Une molécule parmi des milliers

Les scientifiques sont partis à la recherche de cette molécule capable de détecter un prédiabète il y a plusieurs années. La première étape a consisté à analyser chez des souris saines, prédiabétiques et diabétiques, des milliers de molécules. L’équipe de recherche a pu identifier la molécule qui était la plus à même de détecter une perte de cellules bêta au stade prédiabétique: il s’agit du 1,5-anhydroglucitol, une molécule de petite taille, dont la diminution dans le sang indiquerait un déficit en cellules bêta.
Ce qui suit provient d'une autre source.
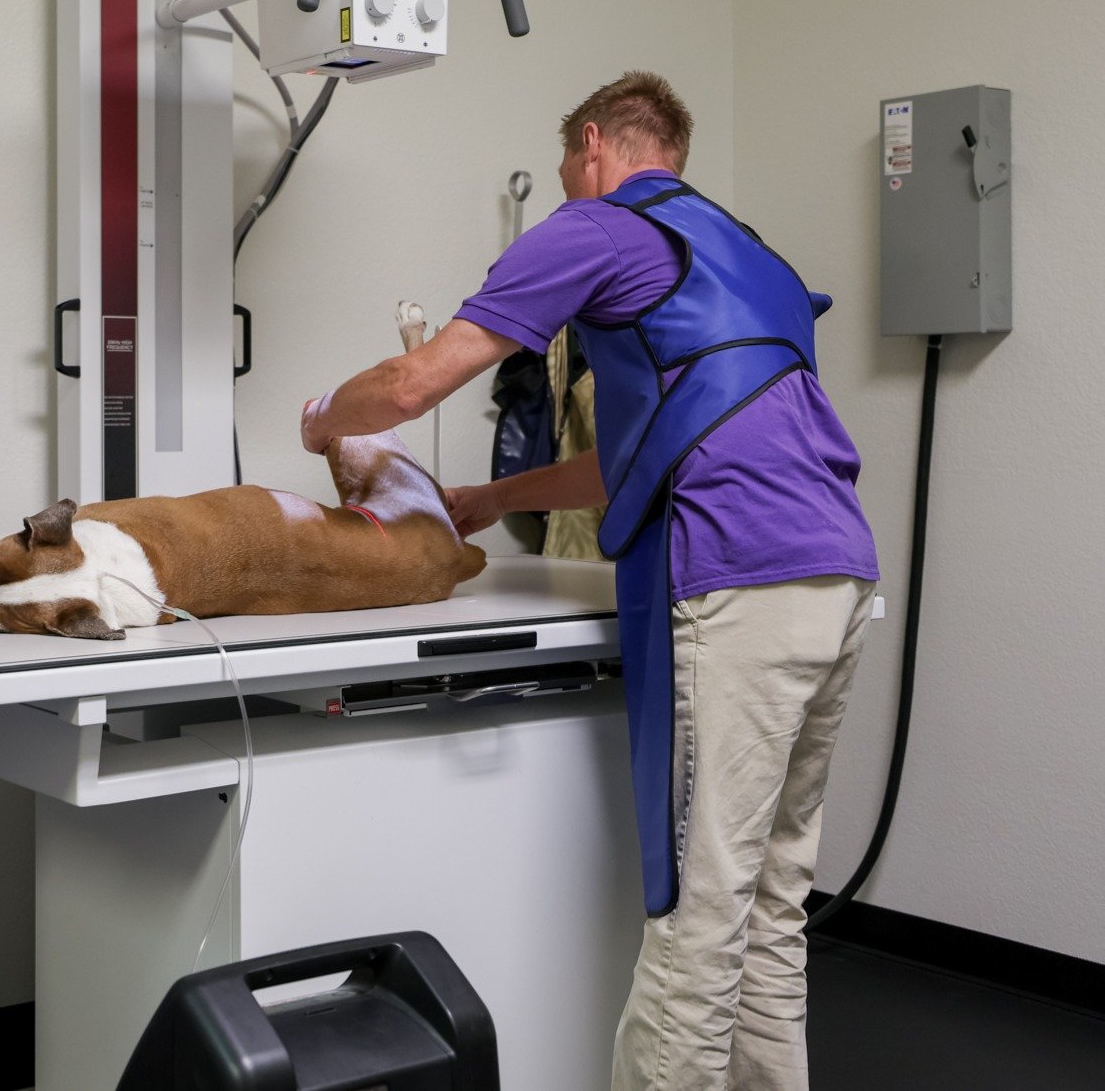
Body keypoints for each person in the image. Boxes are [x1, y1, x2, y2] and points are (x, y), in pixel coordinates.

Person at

Motivée par ces résultats obtenus chez la souris, l’équipe de recherche de Pierre Maechler a passé à l’étape suivante: déterminer leur pertinence chez l’humain. En collaboration avec de nombreux scientifiques dont des équipes des Hôpitaux universitaires genevois (HUG), ils ont alors comparé le taux de 1,5-anhydroglucitol de personnes diabétiques avec celui de non-diabétiques. «Nous avons pu observer une diminution de cette molécule chez les personnes diabétiques. C’était très motivant, d’autant plus que cette diminution était observable quels que soient les symptômes, et même avant l’apparition d’un diabète», indique Cecilia Jiménez-Sánchez, postdoctorante au Département de physiologie cellulaire et métabolisme et première auteure de l’étude.
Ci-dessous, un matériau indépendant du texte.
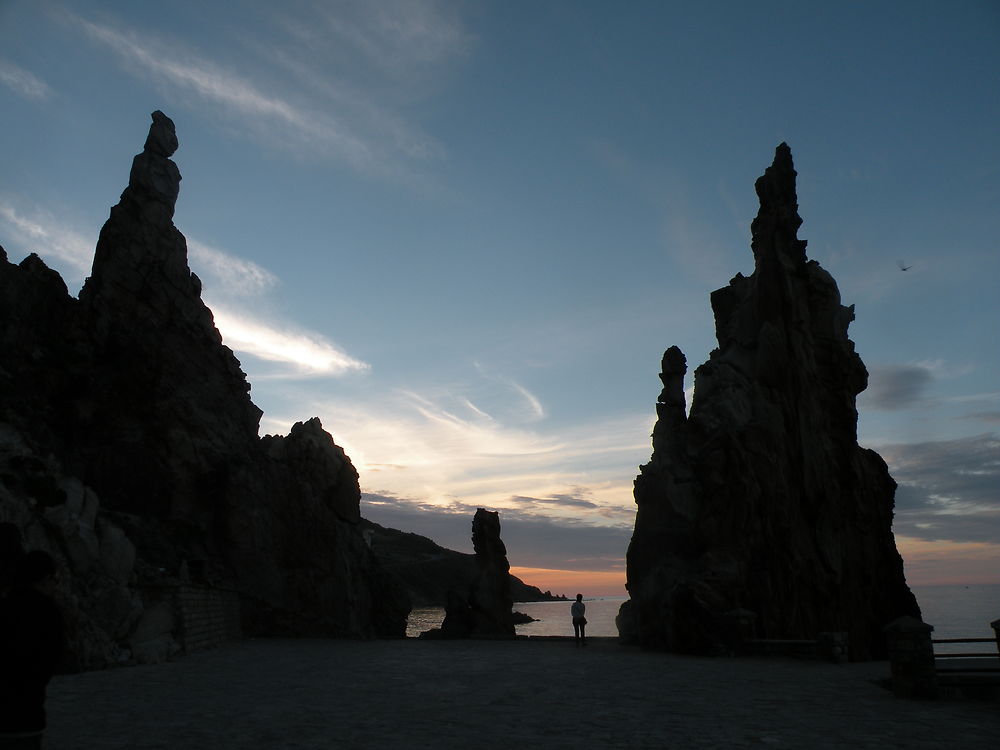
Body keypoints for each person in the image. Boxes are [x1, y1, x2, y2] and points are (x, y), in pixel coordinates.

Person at [0, 550, 65, 750]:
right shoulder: (47, 612)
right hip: (28, 712)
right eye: (54, 579)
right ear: (44, 579)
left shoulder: (5, 605)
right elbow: (50, 660)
Lorsque le diabète commence à se développer mais qu’aucun symptôme n’est encore décelable, une partie des cellules bêta du pancréas (en vert) disparaissent (image de droite) en comparaison d’un individu sain (image de gauche). Cette diminution jusque-là impossible à détecter avec des examens non invasifs pourrait être repérée en mesurant le taux de 1,5-anhydroglucitol dans le sang.

Lorsque le diabète commence à se développer mais qu’aucun symptôme n’est encore décelable, une partie des cellules bêta du pancréas (en vert) disparaissent (image de droite) en comparaison d’un individu sain (image de gauche). Cette diminution jusque-là impossible à détecter avec des examens non invasifs pourrait être repérée en mesurant le taux de 1,5-anhydroglucitol dans le sang.
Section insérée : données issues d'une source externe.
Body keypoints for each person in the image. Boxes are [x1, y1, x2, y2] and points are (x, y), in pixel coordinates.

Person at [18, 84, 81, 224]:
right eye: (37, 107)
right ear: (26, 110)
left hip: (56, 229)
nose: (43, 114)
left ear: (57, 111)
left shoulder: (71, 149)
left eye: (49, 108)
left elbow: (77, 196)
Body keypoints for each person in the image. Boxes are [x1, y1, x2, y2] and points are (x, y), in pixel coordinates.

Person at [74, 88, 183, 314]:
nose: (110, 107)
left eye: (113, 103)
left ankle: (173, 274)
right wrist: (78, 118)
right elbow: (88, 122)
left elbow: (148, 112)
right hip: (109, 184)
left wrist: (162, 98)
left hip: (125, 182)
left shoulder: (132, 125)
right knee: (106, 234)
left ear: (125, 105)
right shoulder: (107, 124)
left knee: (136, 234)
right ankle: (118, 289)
© UNIGE – Laboratoire du Prof. Pierre Maechler

«Le diabète est une maladie complexe dans laquelle de nombreux changements métaboliques entrent en jeu en parallèle. Il était donc indispensable de tester la pertinence de ce marqueur chez des personnes qui subiraient une perte brutale de leurs cellules bêta mais ceci sans trouble métabolique, explique Pierre Maechler. C’est en étudiant le taux de 1,5-anhydroglucitol chez des individus dont la moitié du pancréas a été chirurgicalement supprimée que nous avons pu véritablement démontrer que le 1,5-anhydroglucitol est un indicateur sanguin de la quantité fonctionnelle des cellules bêta du pancréas».

À tester chez différents types de patients

Cette découverte ouvre de nouvelles pistes pour la prévention du diabète, en particulier chez les personnes à risque. Une simple prise de sang suivie d’un test spécifique peu onéreux permettrait ainsi d’identifier chez elles un potentiel diabète en cours de développement et de prendre des mesures avant que la situation ne soit irréversible. «Nous prévoyons encore de tester la pertinence de cette molécule chez différents types de patients et à différentes échelles de temps, mais il devrait permettre de grands progrès dans le suivi des personnes à risque», conclut Pierre Maechler.